DevOps Engineer
We are looking for a hands-on
DevOps Engineer to manage and scale our cloud infrastructure, Kubernetes-based microservice deployments, monitoring systems, and data engineering infrastructure.
The person will be responsible for building reliable, secure, scalable, and cost-efficient infrastructure using automation-first practices.

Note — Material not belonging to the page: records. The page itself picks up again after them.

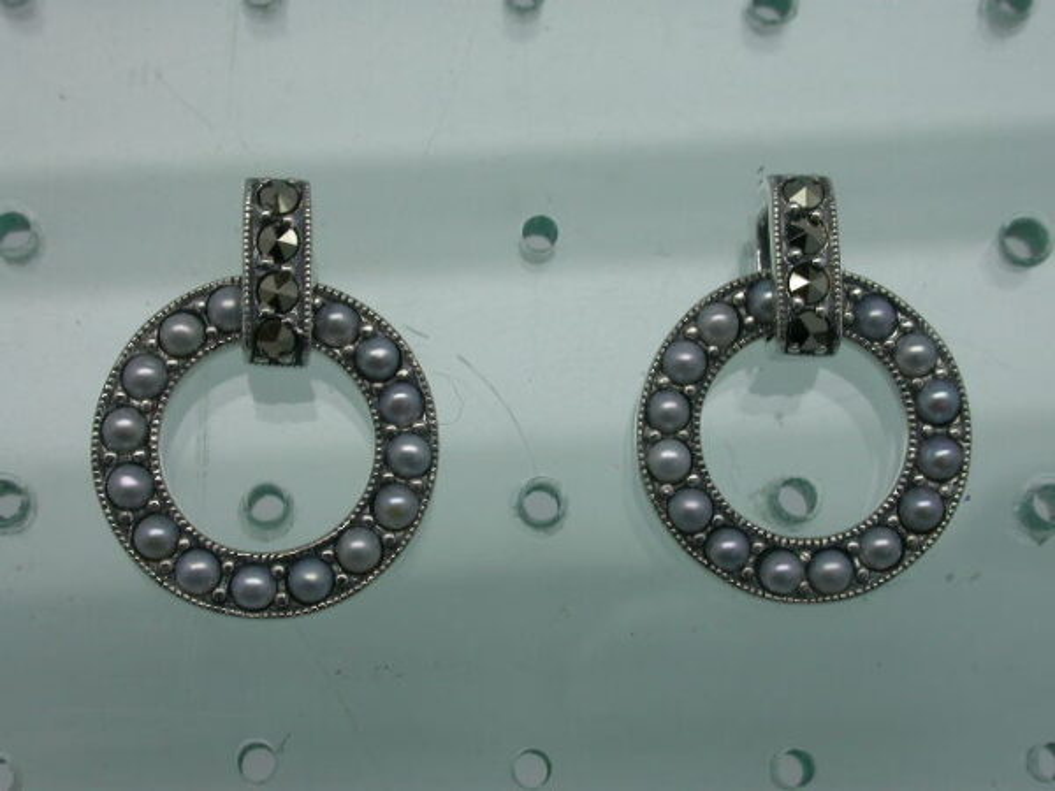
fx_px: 2591
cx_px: 528
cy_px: 396
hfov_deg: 23.0
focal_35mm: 85
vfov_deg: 17.4
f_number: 7.4
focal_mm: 17.7
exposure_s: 1/70
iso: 100
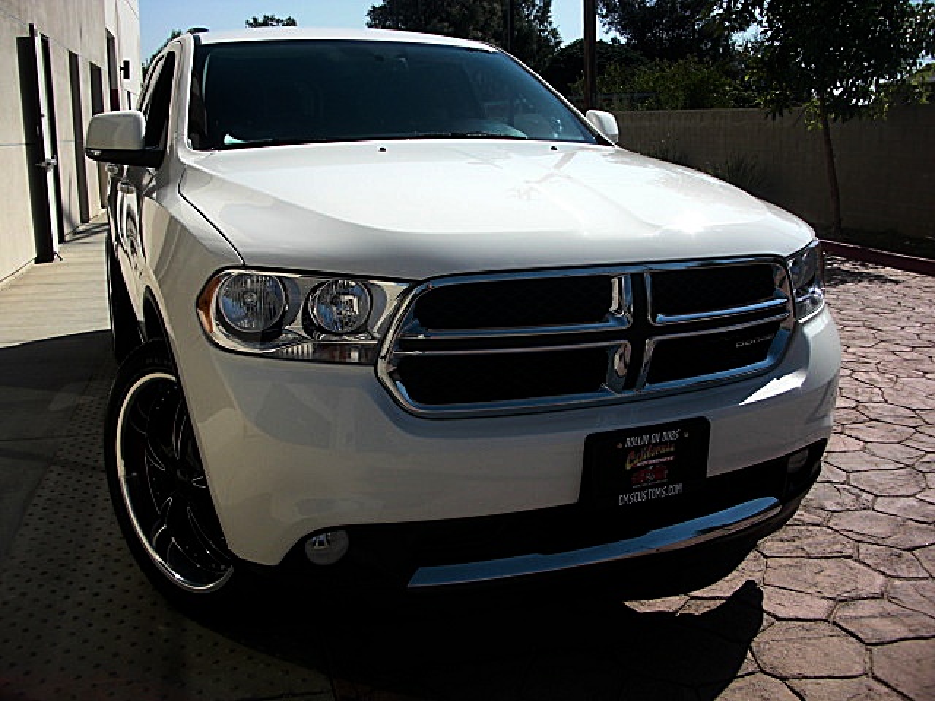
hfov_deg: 51.4
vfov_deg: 39.7
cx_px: 468
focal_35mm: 36
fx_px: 972
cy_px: 350
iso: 50
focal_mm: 6.3
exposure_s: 1/160
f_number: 7.9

This role is important for supporting a high-growth B2C platform where availability, deployment velocity, observability, security, and cost efficiency are critical.
Key Responsibilities
- Manage and automate cloud infrastructure using Terraform.
- Deploy, manage, and troubleshoot microservices on Kubernetes.
- Build and maintain CI/CD pipelines to ensure reliable, controlled deployments.
- Implement safe release practices, including rolling deployments, rollback, and zero-downtime deployments.
- Manage monitoring, logging, alerting, dashboards, and production runbooks.
- Support incident response, production debugging, RCA, and preventive action closure.
- Ensure infrastructure is scalable, secure, highly available, and cost-optimised.
- Support data engineering infrastructure, including ClickHouse, PeerDB, Airflow, Kafka, and related platform components.
- Maintain infra-level security controls, backups, disaster recovery, and access governance.
Required Skills
- Strong experience with Terraform, Infrastructure as Code, and AWS.
- Strong experience with Kubernetes, Docker, Helm, ingress, and autoscaling.
- Experience with CI/CD tools such as GitHub Actions, GitLab CI, Jenkins, ArgoCD, or similar.
- Experience with monitoring and observability tools such as Prometheus, Grafana, ELK/OpenSearch, New Relic, or similar.
- Good understanding of cloud networking, DNS, load balancers, VPC/VPN, SSL/TLS, firewalls, and WAF.
- Experience with Linux administration, shell scripting, and automation.
- Understanding of cloud security, IAM, secrets management, and access governance.
- Exposure to databases, queues, caches, and data infrastructure tools such as ClickHouse, PeerDB, Airflow, Kafka, or similar.
- Strong debugging and problem-solving skills during production incidents.
- Ability to work closely with engineering teams to improve deployment, monitoring, cost, and reliability.
Skills:- Amazon Web Services (AWS), Kubernetes and Terraform